DOCUMENT
* * * *

We used (FASnI3)0.6(MAPbI3)0.4 as the baseline composition for the low–band gap perovskite (15). The films were prepared by spin-coating a stoichiometric mixture of components (FAI, SnI2, MAI, and PbI2) and SnF2 in a mixed solvent of dimethyl formamide and dimethyl sulfoxide (DMF/DMSO). These perovskite films were modified by adding GuaSCN at various molar ratios with respect to MAI. The device stack used was glass/indium tin oxide (ITO)/poly(3,4-ethylenedioxythiophene)-poly(styrenesulfonate) (PEDOT:PSS)/perovskite/fullerene (C60)/bathocuproine (BCP)/silver (Ag). Figure 1A compares the typical photocurrent density–voltage (J-V) curves of PSCs based on the low–band gap (FASnI3)0.6(MAPbI3)0.4 perovskite thin films prepared with and without addition of 7% GuaSCN; the detailed photovoltaic (PV) parameters are given in table S1. The cross-sectional scanning electron microscope (SEM) image of a typical PSC is shown in fig. S1. Devices with or without GuaSCN exhibited negligible hysteresis (<0.5%) between forward- and reverse-scan J-V curves. For 7% GuaSCN, the device PCE improved from 15.3% to 18.4% because of increases in short-circuit photocurrent density (Jsc) by ~1 mA/cm2, open-circuit voltage (Voc) by ~60 mV, and fill factor (FF) by ~6%. The statistical comparison of device parameters is shown in Fig. 1B (for 20 devices each). The external quantum efficiency (EQE) spectra of the two devices are shown in Fig. 1C; the integrated photocurrent density over the AM 1.5G solar spectrum is within 3% of the values obtained from J-V characterization.

* * * *

DATA SECTION
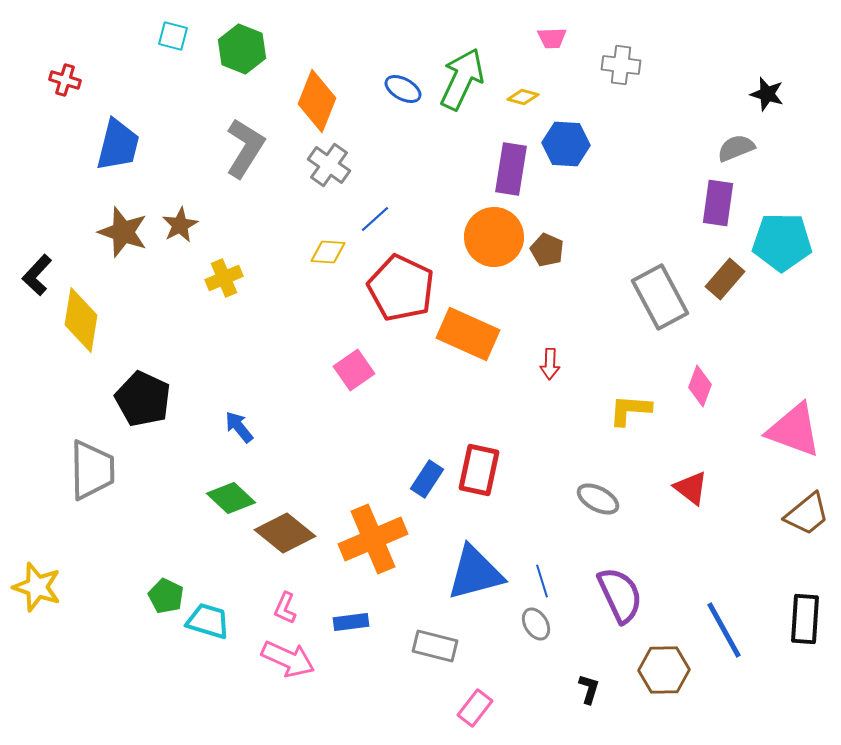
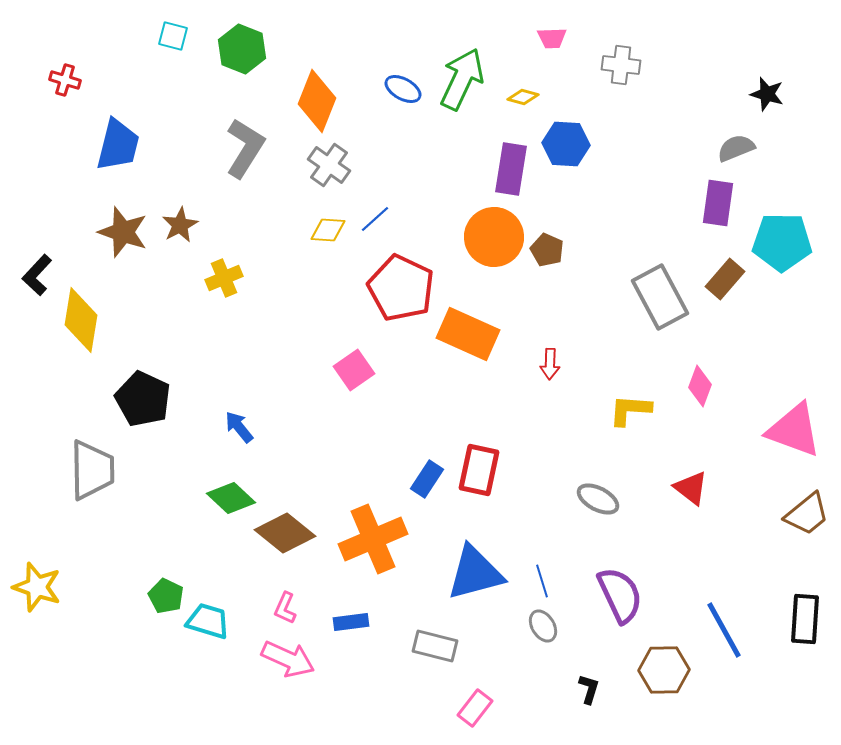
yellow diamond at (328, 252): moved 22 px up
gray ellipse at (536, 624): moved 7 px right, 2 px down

* * * *

EXERCISE PROMPT
In the perovskite solar cell text, how did the device PCE change with 7% GuaSCN added?

RESULT BELOW
It improved from 15.3% to 18.4%.